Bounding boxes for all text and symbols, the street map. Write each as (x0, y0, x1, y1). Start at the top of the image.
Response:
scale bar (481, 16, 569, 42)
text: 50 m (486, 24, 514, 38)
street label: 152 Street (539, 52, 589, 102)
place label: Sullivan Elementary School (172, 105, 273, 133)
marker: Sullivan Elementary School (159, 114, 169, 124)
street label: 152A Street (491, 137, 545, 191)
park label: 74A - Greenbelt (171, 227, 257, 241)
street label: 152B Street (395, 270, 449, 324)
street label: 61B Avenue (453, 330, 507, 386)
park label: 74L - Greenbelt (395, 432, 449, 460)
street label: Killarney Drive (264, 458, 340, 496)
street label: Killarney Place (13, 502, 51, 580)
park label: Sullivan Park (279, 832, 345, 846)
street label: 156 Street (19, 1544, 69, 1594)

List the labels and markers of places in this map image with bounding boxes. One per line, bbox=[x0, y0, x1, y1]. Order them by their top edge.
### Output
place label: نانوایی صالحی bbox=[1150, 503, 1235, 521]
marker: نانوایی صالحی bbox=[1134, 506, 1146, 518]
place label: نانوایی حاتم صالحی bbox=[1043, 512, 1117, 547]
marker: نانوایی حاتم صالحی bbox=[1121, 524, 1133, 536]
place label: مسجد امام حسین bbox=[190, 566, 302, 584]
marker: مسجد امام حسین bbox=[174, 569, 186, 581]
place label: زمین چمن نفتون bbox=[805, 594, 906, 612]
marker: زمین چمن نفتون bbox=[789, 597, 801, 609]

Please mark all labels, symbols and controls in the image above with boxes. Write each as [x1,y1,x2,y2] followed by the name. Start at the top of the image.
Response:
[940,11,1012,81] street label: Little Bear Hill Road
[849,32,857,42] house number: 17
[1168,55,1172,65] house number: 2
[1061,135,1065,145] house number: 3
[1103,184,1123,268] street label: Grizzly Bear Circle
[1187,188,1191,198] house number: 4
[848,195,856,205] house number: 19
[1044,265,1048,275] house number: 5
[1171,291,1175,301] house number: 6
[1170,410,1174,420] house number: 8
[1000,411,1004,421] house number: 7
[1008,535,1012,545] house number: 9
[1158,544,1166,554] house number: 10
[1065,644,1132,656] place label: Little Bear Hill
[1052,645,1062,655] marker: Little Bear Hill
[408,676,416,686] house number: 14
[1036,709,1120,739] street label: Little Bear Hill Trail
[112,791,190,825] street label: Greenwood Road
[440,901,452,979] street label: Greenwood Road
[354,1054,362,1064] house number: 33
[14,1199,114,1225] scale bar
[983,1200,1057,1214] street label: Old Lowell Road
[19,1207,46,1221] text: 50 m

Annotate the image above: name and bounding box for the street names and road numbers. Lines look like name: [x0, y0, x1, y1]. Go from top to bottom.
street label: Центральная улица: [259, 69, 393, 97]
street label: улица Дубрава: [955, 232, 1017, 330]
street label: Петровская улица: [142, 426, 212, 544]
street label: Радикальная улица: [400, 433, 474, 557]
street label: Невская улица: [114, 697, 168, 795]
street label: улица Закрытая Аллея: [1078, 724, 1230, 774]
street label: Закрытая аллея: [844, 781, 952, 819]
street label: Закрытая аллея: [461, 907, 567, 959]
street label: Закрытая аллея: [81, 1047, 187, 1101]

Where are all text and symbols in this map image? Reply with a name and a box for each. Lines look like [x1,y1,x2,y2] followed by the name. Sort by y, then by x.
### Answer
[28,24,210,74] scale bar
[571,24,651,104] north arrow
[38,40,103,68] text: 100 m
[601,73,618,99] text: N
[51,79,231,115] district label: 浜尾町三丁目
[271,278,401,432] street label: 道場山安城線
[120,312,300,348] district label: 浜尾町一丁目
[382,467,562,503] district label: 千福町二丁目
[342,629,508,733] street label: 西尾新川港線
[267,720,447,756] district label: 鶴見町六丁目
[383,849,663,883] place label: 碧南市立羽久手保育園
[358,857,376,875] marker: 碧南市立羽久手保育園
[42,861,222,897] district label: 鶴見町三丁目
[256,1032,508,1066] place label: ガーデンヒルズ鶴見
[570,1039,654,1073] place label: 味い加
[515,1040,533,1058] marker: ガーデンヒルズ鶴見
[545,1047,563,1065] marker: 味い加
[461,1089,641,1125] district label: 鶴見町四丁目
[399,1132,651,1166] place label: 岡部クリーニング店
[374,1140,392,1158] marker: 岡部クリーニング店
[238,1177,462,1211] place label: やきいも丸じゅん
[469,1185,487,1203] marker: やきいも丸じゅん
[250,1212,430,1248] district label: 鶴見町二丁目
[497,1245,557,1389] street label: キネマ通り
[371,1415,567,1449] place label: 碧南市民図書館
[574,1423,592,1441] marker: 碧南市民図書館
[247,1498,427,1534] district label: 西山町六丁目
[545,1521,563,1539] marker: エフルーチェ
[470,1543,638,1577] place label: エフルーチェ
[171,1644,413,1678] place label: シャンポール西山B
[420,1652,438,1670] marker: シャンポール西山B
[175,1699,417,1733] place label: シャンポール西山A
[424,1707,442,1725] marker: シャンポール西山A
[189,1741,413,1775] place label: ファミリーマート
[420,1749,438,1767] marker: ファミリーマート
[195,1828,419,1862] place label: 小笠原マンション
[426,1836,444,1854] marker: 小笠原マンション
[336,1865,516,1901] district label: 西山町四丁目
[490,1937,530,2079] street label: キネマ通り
-.-.-
● **Task prompt**: Start to finish, output the whole listing exactly.

● **Answer to this task**:
Bounding boxes for all text and symbols, the street map. Write each as (x0, y0, x1, y1). Start at the top of the image.
Response:
scale bar (481, 16, 569, 42)
text: 50 m (486, 24, 514, 38)
street label: 152 Street (539, 52, 589, 102)
place label: Sullivan Elementary School (172, 105, 273, 133)
marker: Sullivan Elementary School (159, 114, 169, 124)
street label: 152A Street (491, 137, 545, 191)
park label: 74A - Greenbelt (171, 227, 257, 241)
street label: 152B Street (395, 270, 449, 324)
street label: 61B Avenue (453, 330, 507, 386)
park label: 74L - Greenbelt (395, 432, 449, 460)
street label: Killarney Drive (264, 458, 340, 496)
street label: Killarney Place (13, 502, 51, 580)
park label: Sullivan Park (279, 832, 345, 846)
street label: 156 Street (19, 1544, 69, 1594)

List the labels and markers of places in this map image with bounding boxes. One per line, bbox=[x0, y0, x1, y1]. Order them by their top edge.
### Output
place label: نانوایی صالحی bbox=[1150, 503, 1235, 521]
marker: نانوایی صالحی bbox=[1134, 506, 1146, 518]
place label: نانوایی حاتم صالحی bbox=[1043, 512, 1117, 547]
marker: نانوایی حاتم صالحی bbox=[1121, 524, 1133, 536]
place label: مسجد امام حسین bbox=[190, 566, 302, 584]
marker: مسجد امام حسین bbox=[174, 569, 186, 581]
place label: زمین چمن نفتون bbox=[805, 594, 906, 612]
marker: زمین چمن نفتون bbox=[789, 597, 801, 609]

Please mark all labels, symbols and controls in the image above with boxes. Write each as [x1,y1,x2,y2] followed by the name. Start at the top of the image.
Response:
[940,11,1012,81] street label: Little Bear Hill Road
[849,32,857,42] house number: 17
[1168,55,1172,65] house number: 2
[1061,135,1065,145] house number: 3
[1103,184,1123,268] street label: Grizzly Bear Circle
[1187,188,1191,198] house number: 4
[848,195,856,205] house number: 19
[1044,265,1048,275] house number: 5
[1171,291,1175,301] house number: 6
[1170,410,1174,420] house number: 8
[1000,411,1004,421] house number: 7
[1008,535,1012,545] house number: 9
[1158,544,1166,554] house number: 10
[1065,644,1132,656] place label: Little Bear Hill
[1052,645,1062,655] marker: Little Bear Hill
[408,676,416,686] house number: 14
[1036,709,1120,739] street label: Little Bear Hill Trail
[112,791,190,825] street label: Greenwood Road
[440,901,452,979] street label: Greenwood Road
[354,1054,362,1064] house number: 33
[14,1199,114,1225] scale bar
[983,1200,1057,1214] street label: Old Lowell Road
[19,1207,46,1221] text: 50 m

Annotate the image above: name and bounding box for the street names and road numbers. Lines look like name: [x0, y0, x1, y1]. Go from top to bottom.
street label: Центральная улица: [259, 69, 393, 97]
street label: улица Дубрава: [955, 232, 1017, 330]
street label: Петровская улица: [142, 426, 212, 544]
street label: Радикальная улица: [400, 433, 474, 557]
street label: Невская улица: [114, 697, 168, 795]
street label: улица Закрытая Аллея: [1078, 724, 1230, 774]
street label: Закрытая аллея: [844, 781, 952, 819]
street label: Закрытая аллея: [461, 907, 567, 959]
street label: Закрытая аллея: [81, 1047, 187, 1101]

Where are all text and symbols in this map image? Reply with a name and a box for each. Lines look like [x1,y1,x2,y2] followed by the name. Sort by y, then by x.
### Answer
[28,24,210,74] scale bar
[571,24,651,104] north arrow
[38,40,103,68] text: 100 m
[601,73,618,99] text: N
[51,79,231,115] district label: 浜尾町三丁目
[271,278,401,432] street label: 道場山安城線
[120,312,300,348] district label: 浜尾町一丁目
[382,467,562,503] district label: 千福町二丁目
[342,629,508,733] street label: 西尾新川港線
[267,720,447,756] district label: 鶴見町六丁目
[383,849,663,883] place label: 碧南市立羽久手保育園
[358,857,376,875] marker: 碧南市立羽久手保育園
[42,861,222,897] district label: 鶴見町三丁目
[256,1032,508,1066] place label: ガーデンヒルズ鶴見
[570,1039,654,1073] place label: 味い加
[515,1040,533,1058] marker: ガーデンヒルズ鶴見
[545,1047,563,1065] marker: 味い加
[461,1089,641,1125] district label: 鶴見町四丁目
[399,1132,651,1166] place label: 岡部クリーニング店
[374,1140,392,1158] marker: 岡部クリーニング店
[238,1177,462,1211] place label: やきいも丸じゅん
[469,1185,487,1203] marker: やきいも丸じゅん
[250,1212,430,1248] district label: 鶴見町二丁目
[497,1245,557,1389] street label: キネマ通り
[371,1415,567,1449] place label: 碧南市民図書館
[574,1423,592,1441] marker: 碧南市民図書館
[247,1498,427,1534] district label: 西山町六丁目
[545,1521,563,1539] marker: エフルーチェ
[470,1543,638,1577] place label: エフルーチェ
[171,1644,413,1678] place label: シャンポール西山B
[420,1652,438,1670] marker: シャンポール西山B
[175,1699,417,1733] place label: シャンポール西山A
[424,1707,442,1725] marker: シャンポール西山A
[189,1741,413,1775] place label: ファミリーマート
[420,1749,438,1767] marker: ファミリーマート
[195,1828,419,1862] place label: 小笠原マンション
[426,1836,444,1854] marker: 小笠原マンション
[336,1865,516,1901] district label: 西山町四丁目
[490,1937,530,2079] street label: キネマ通り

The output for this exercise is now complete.